The first part of the state was high plains. Fall had already started. He gazed across the immense tawny distances, to the spectre of the mountains beyond. The highway was a dark blacktop ribbon, mostly empty.
Abbott liked ‘the care and leisure’ Lee took in getting Reacher from one place to the next. ‘It’s both a pleasure and a problem,’ he replied. ‘I like the long, meandering journeys, his observations along the way, but you don’t want it to read like a travel timetable.’ Did Homer worry about that too?
For Lee, the best stories were about character. ‘Plot is a rental car. You use it for a week. If it’s a Jaguar and not a Ford Fiesta all to the good.
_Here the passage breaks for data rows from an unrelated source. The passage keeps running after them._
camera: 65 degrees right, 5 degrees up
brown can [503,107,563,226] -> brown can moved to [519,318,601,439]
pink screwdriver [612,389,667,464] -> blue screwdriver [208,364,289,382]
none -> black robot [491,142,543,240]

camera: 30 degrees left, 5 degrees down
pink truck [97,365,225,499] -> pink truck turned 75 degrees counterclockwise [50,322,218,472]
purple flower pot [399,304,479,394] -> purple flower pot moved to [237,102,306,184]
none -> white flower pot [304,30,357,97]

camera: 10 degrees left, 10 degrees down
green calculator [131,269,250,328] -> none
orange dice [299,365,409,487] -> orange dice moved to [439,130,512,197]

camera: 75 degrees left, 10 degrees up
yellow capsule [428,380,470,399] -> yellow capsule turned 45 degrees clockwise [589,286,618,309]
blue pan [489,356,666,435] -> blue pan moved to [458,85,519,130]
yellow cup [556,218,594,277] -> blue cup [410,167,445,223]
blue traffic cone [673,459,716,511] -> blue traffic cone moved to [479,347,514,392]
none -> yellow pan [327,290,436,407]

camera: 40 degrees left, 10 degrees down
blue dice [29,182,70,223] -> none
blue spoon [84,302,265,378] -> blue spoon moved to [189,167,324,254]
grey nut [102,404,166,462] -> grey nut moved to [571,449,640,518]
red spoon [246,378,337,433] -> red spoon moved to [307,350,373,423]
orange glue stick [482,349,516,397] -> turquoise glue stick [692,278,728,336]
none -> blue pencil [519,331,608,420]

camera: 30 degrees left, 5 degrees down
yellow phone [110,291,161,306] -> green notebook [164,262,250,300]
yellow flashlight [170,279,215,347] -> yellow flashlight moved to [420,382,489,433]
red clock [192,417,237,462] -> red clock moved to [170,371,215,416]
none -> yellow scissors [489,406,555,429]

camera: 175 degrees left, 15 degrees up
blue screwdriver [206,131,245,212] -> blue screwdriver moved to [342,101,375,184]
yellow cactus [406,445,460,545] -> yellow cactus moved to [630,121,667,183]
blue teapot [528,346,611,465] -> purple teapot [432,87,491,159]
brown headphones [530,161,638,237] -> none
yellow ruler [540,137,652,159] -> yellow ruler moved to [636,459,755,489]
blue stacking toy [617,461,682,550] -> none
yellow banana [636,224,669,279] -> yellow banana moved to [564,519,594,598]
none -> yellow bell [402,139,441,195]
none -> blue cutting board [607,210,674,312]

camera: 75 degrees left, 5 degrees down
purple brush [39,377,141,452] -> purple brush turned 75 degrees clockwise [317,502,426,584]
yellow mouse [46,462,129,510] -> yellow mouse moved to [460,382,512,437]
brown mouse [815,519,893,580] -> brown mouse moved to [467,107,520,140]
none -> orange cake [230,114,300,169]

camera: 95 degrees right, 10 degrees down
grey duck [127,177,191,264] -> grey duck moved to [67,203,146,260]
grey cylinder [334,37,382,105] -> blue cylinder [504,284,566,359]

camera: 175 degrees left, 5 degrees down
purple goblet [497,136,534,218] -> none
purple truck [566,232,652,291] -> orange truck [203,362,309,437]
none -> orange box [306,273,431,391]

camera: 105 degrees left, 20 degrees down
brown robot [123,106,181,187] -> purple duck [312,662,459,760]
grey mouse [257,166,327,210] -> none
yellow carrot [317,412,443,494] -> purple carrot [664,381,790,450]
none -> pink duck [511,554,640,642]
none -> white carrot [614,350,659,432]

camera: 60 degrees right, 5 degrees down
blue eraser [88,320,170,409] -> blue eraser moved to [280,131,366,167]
If I went to the Caribbean with Scarlett Johansson, none of my friends would say “what car did you rent?”’
But cars are a big deal, therefore the analogy intimates that plot is too. And it took him six months to finish a book, so the rental car had to last a lot longer than a week.
Every novel was a road trip and Lee’s job was to give the reader one hell of a ride. Easy, but also highly pleasurable. Chopper bikes were cool. But better still a Jaguar.